For Java they used to demonstrate putting a .properties file in among your source code [1] although admittedly not literally hardcoding a string. The PHP examples suggested putting your code into a config php include [2] (although they did also suggest putting them in your home directory).

But I can't understate how important it was that the AWS getting started guides said "Go to this URL, copy these values into this file" while Google's examples and getting started guides... didn't.

[1] https://web.archive.org/web/20120521060506/http://aws.amazon... [2] https://github.com/amazonwebservices/aws-sdk-for-php/blob/ma...
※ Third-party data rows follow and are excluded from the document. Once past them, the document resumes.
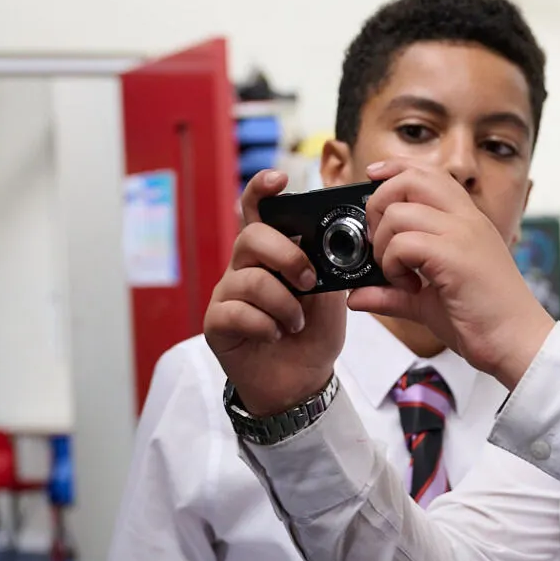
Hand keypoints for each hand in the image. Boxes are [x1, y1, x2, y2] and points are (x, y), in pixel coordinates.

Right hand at [204, 170, 348, 414]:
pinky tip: (274, 335)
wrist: (303, 381)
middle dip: (286, 256)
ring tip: (296, 324)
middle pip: (251, 237)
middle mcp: (244, 266)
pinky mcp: (216, 322)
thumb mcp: (331, 294)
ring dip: (282, 303)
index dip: (262, 189)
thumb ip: (331, 264)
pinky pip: (235, 312)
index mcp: (271, 253)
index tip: (280, 179)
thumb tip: (343, 238)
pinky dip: (264, 325)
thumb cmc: (313, 333)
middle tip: (309, 282)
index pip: (258, 210)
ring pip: (248, 279)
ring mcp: (227, 293)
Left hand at [348, 163, 556, 387]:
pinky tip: (408, 287)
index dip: (395, 169)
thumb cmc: (484, 320)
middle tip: (379, 243)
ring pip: (399, 212)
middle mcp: (467, 220)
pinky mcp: (455, 256)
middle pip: (411, 179)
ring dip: (384, 244)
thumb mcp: (428, 302)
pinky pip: (404, 243)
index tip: (372, 179)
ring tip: (397, 274)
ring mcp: (463, 234)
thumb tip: (356, 296)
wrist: (519, 343)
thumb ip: (392, 293)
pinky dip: (393, 264)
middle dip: (379, 204)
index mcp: (467, 221)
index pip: (429, 173)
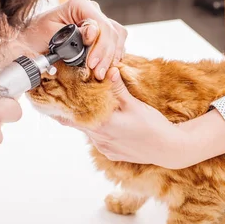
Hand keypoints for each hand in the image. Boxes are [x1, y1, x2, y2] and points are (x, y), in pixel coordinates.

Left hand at [21, 0, 127, 79]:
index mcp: (81, 5)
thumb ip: (73, 33)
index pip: (102, 24)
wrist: (28, 40)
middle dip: (107, 55)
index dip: (101, 45)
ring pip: (117, 37)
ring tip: (101, 73)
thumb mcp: (51, 33)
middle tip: (98, 73)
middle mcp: (92, 10)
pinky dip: (113, 55)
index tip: (92, 64)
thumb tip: (94, 32)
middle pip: (112, 32)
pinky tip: (106, 67)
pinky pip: (115, 42)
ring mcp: (97, 21)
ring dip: (112, 56)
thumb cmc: (35, 35)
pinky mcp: (99, 33)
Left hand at [61, 69, 191, 168]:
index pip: (72, 116)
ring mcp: (105, 147)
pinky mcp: (111, 153)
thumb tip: (108, 70)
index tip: (57, 98)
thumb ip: (118, 89)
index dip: (63, 107)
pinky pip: (99, 139)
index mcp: (102, 125)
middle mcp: (100, 139)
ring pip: (89, 131)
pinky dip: (98, 129)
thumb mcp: (135, 105)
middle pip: (78, 123)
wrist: (168, 149)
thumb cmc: (153, 126)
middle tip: (69, 98)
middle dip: (73, 111)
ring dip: (88, 120)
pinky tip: (107, 121)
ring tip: (90, 107)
Wow, that’s some old code :).

But here is the newest documentation for PHP

https://docs.aws.amazon.com/sdk-for-php/v3/developer-guide/s...


I deal with this by having a directory in my development tree, named ”doNotCheckThisIntoSourceControl”, and I add a wildcard of it to my global .gitignore.

I’ll put things like server secrets and whatnot, there.

Of course, I need to make sure the local directory is backed up, on this end, since it is not stored in git.

Works a treat.


That’s really not a great idea…


...and why?

I am serious. If there is a better way, I'd use it.

Remember that I don't do online/server-based stuff. Most of my projects are for full compilation/linking, and rendering into host-executable, binary apps. There's a bunch of stuff in my development process that never needs to see a server.


A super simple way is to have a script in your home directory - far away from your repos - that set environment variables that you read in your configuration.


That makes sense. I could do something like that.

[UPDATE] I ended up doing something even simpler. I have issues with running scripts during the build process, unless really necessary (I have done it, and will, again).

Since this is Xcode, I simply needed to store the file in a directory (still with the global ignored name) far out of my dev tree, and dragged the file into the IDE.


That’s basically the idea - get your credentials out of your dev tree. I’m not dogmatic about how it’s done.


Try AWS Secrets


100% agree. We always keep all tokens (not just AWS secret keys) in a separate file that is never checked into the repo and are passed into the CloudFormation template at deployment. (The error in this case was a new repo hastily pushed and .gitignore wasn't properly updated to exclude the file with the keys.) But we've since switched to using AWS Secrets which is a much better solution.


Yeah that’s not good either. Your keys never need to be in a local file. Just put them in Parameter Store/Secrets Manager and you can reference those values in CF.


Yeah, that's what we do now


Yeah I just learned the role-based access approach last year. No keys ever hit the box so there's nothing for attackers to exfiltrate.